# [AUSGANGSTEXT]
_ _ _
Die mutige Entscheidung hatte der Mainzer Landtag getroffen, als er das Landesgesetz über Wohnformen und Teilhabe (LWTG) ab 1. März 2016 änderte: Fortan sollten die Beratungs- und Prüfbehörden, die Ex-Heimaufsichten, beratender und partnerschaftlicher mit Heimbetreibern umgehen, und die Einrichtungen selbst mehr Qualitätsverantwortung tragen. Damit folgen die Rheinland-Pfälzer einem Credo, das unter Qualitätsmanagern, Betreibern und Fachleuten immer mehr Anhänger findet: „Qualität lässt sich nicht in Betriebe hineinprüfen.“ Heimprüfer im Bundesgebiet dagegen halten es – laut dem Freiburger Fachjuristen Thomas Klie – noch zu oft mit dem alten Leninschen Grundsatz: „Vertrauen ist gut, Kontrolle ist besser.“
Klie lobt Heime in Rheinland-Pfalz
Nach wie vor gibt es pro Jahr rund 120 Anlassprüfungen nach Beschwerden von Heimbewohnern oder Angehörigen durch die vier Beratungs- und Prüfbehörden. Das zuständige Landesamt für Soziales, Jugend und Versorgung und das Sozialministerium in Mainz zeigen sich insgesamt zufrieden: „Der Beratungsansatz stärkt eine Vertrauenskultur zwischen Heimen und Landesamt. Die Betreiber sprechen offener und initiativ ihre Probleme an und bitten unsere Behörden um Ratschläge“, sagt der Präsident des Landesamtes Detlef Placzek. Langfristige werde so eine bessere Qualität erreicht. Die Behörden sehen sich als Unterstützer der rund 500 Alten- und Pflegeheime, betreute Wohngruppen, Hospize, Kurzzeitpflegen und Seniorenresidenzen im Saarland – etwa bei der Wahrung von Selbstbestimmung und Teilhabe der Bewohner, bei neuen Konzepten, Fehlervermeidung, Gefährdungseinschätzung und Konflikte vor Ort schlichten.
_ _ _
# [ANGEZEIGTE DATEN]
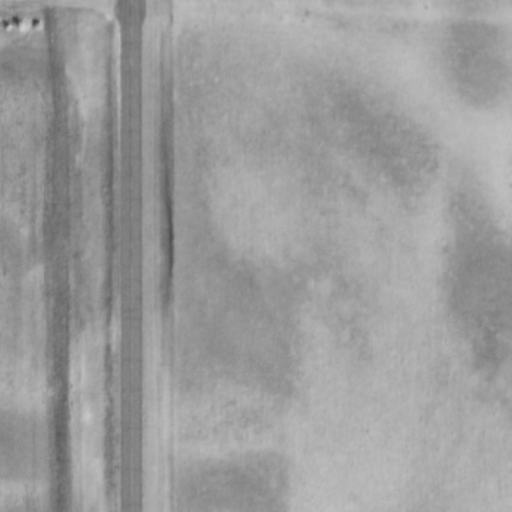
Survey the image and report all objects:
road: (129, 255)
_ _ _
# [AUFGABENLISTE]
#1 Fasse den Ausgangstext über die Heimaufsicht in Rheinland-Pfalz in zwei Sätzen zusammen.
#2 Greif den Ausgangstext über die Heimaufsicht in Rheinland-Pfalz auf und schreib ihn weiter.
Die Daten spielen hierfür keine Rolle.

# [ERGEBNISSE]
#1 Mit der Änderung des LWTG zum 1. März 2016 sollen die Beratungs- und Prüfbehörden in Rheinland-Pfalz beratender und partnerschaftlicher mit Heimbetreibern umgehen, während die Einrichtungen selbst mehr Qualitätsverantwortung tragen. Es gibt weiterhin rund 120 Anlassprüfungen pro Jahr, und Landesamt und Sozialministerium zeigen sich insgesamt zufrieden, wobei Landesamtspräsident Detlef Placzek betont, dass der Beratungsansatz eine Vertrauenskultur stärkt und die Betreiber ihre Probleme offener ansprechen.

#2
Dieses neue Denken würdigt auch Branchenkenner Klie: „Ein Großteil der Heime für Menschen mit Pflegebedarf oder Behinderung in Rheinland-Pfalz macht einen guten Job, bemüht sich eigenverantwortlich in guter Qualität um gute Lebensbedingungen für Menschen in den Einrichtungen.“ Damit stünden Heime nicht länger im „Generalverdacht der fehlenden Qualitätsfähigkeit“. Qualitätsbewusste Betreiber setzten heute darauf, die Menschenrechte ihrer Bewohner zu achten und die Expertenstandards in der Pflege einzuhalten.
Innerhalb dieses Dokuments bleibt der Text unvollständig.